Species of flowering plant

Kunzea peduncularis, commonly known as mountain burgan, is a flowering plant in Myrtaceae, the myrtle family, and is endemic to Victoria, Australia. It is usually a dense shrub and has lance-shaped to egg-shaped leaves with the narrower end towards the base. Dense groups of white flowers appear in early summer.

==Description==
Kunzea peduncularis is a spreading shrub which grows to a height of about 1-2 m but sometimes a single-trunked tree more than 4 m tall. The leaves are arranged alternately, lance-shaped to egg-shaped with the narrower end towards the base, 5-13 mm long and 2-3.5 mm wide with a petiole 1 mm or less long. The flowers are white and crowded in leaf axils near the ends of the branches on pedicels up to 1 mm long. The floral cup is about 3 mm and usually hairy. The sepal lobes are green, triangular and about 1 mm long. The petals are white, almost round and about 2 mm in diameter and there are 50-65 stamens which are up to 4 mm long. Flowering occurs between November and January.

==Taxonomy and naming==
Kunzea peduncularis was first formally described in 1855 by Ferdinand von Mueller from a specimen found "at the foot of the Australian Alps on the banks of rivers and rivulets". The description was published in his book Definitions of rare or hitherto undescribed Australian plants. The specific epithet (peduncularis) is derived from the Latin word pedunculus meaning "small, slender stalk".

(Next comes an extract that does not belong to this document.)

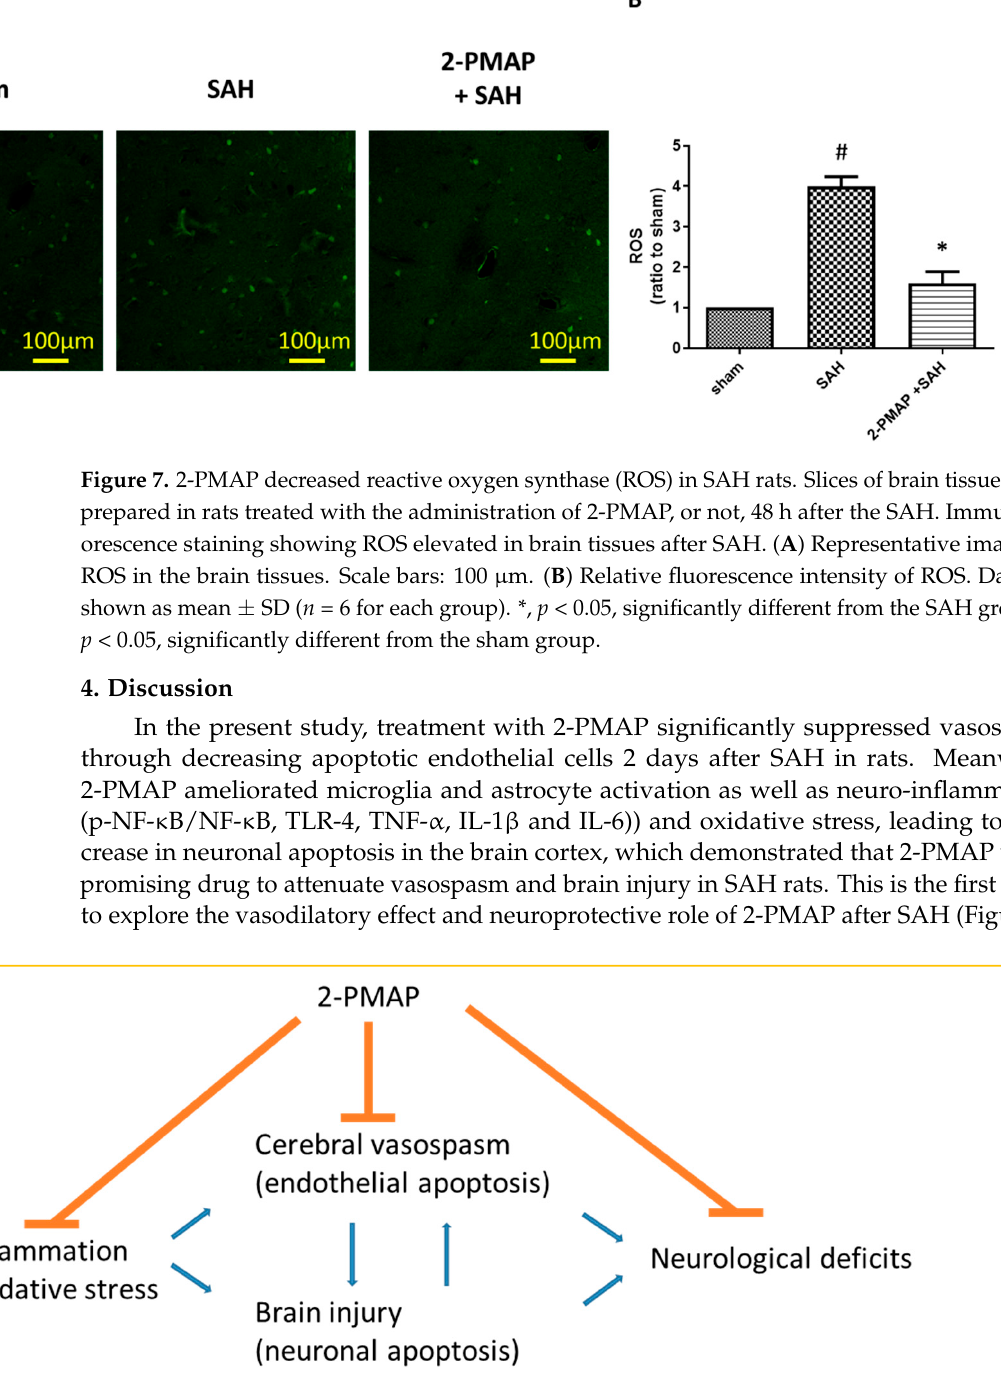
11 of 17 Figure 6. 2-PMAP decreased astrocyte activation in SAH rats. Slices of brain tissues were prepared in rats treated with the administration of 2-PMAP, or not, 48 h after the SAH. Immunofluorescence staining showing reactive astrogliosis in brain tissues after SAH. ( A ) Representative images of reac- tive astrogliosis in the brain tissues. Scale bars: 100 µm. ( B ) Relative fluorescence intensity of GFAP. Data are shown as mean + SD ( n = 6 for each group); *, p < 0.05, significantly different from the SAH group. #, p < 0.05, significantly different from the sham group. 3.7. 2-PMAP Decreased ROS in SAH Rats Mitochondrial dysfunction leads to the overproduction oxygen radicals, the release of apoptogenic proteins and the generation of mitochondria-related inflammation, which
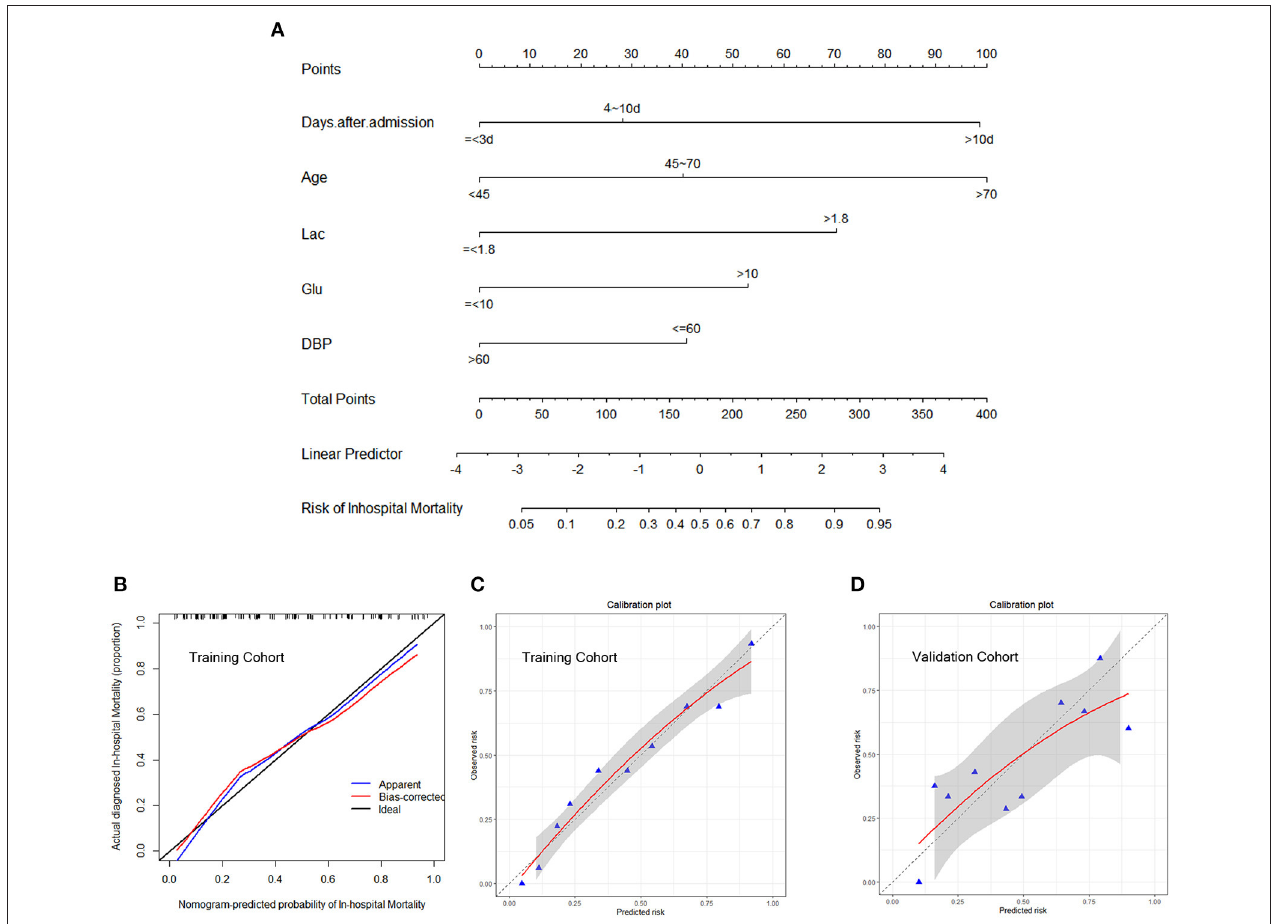
FIGURE 2 | Development predicting nomogram model. (A) The nomogram includes significant clinical characteristics for predicting in-hospital mortality in AHF patients undergoing CRRT. To estimate the in-hospital mortality rate of an individual patient, the value of each included significant clinical characteristic is acquired and divided into the different groups, followed by a line drawn straightly downward to determine the points. The sum of these five numbers is located at the Total Points axis, then a line is drawn downward to the risk of in-hospital mortality axes to determine the likelihood of in-hospital mortality. The calibration curve of the nomogram model for predicting in-hospital mortality was internally validated using the bootstrap validation method (B) and Hosmer–Lemeshow test (C) in the training cohort and externally validated using the Hosmer–Lemeshow test (D) in the validation cohort. The nomogram-predicted probability of in-hospital mortality is plotted on the x-axis, and the actual in-hospital mortality is plotted on the y-axis. The gray area both in c and d represents a 95% confidence interval. AHF, acute heart failure; CRRT, continuous renal replacement therapy; DBP, diastolic blood pressure; Lac, lactic acid.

This kunzea was formerly included in Kunzea ericoides but that species is now regarded as a New Zealand endemic.

==Distribution and habitat==
Mountain burgan grows in montane and subalpine woodland in eastern Victoria, usually at altitudes above 900 m.

==Use in horticulture==
Kunzea peduncularis is suitable for use as a screening plant. It grows best in full sun in well-drained soils and attracts butterflies.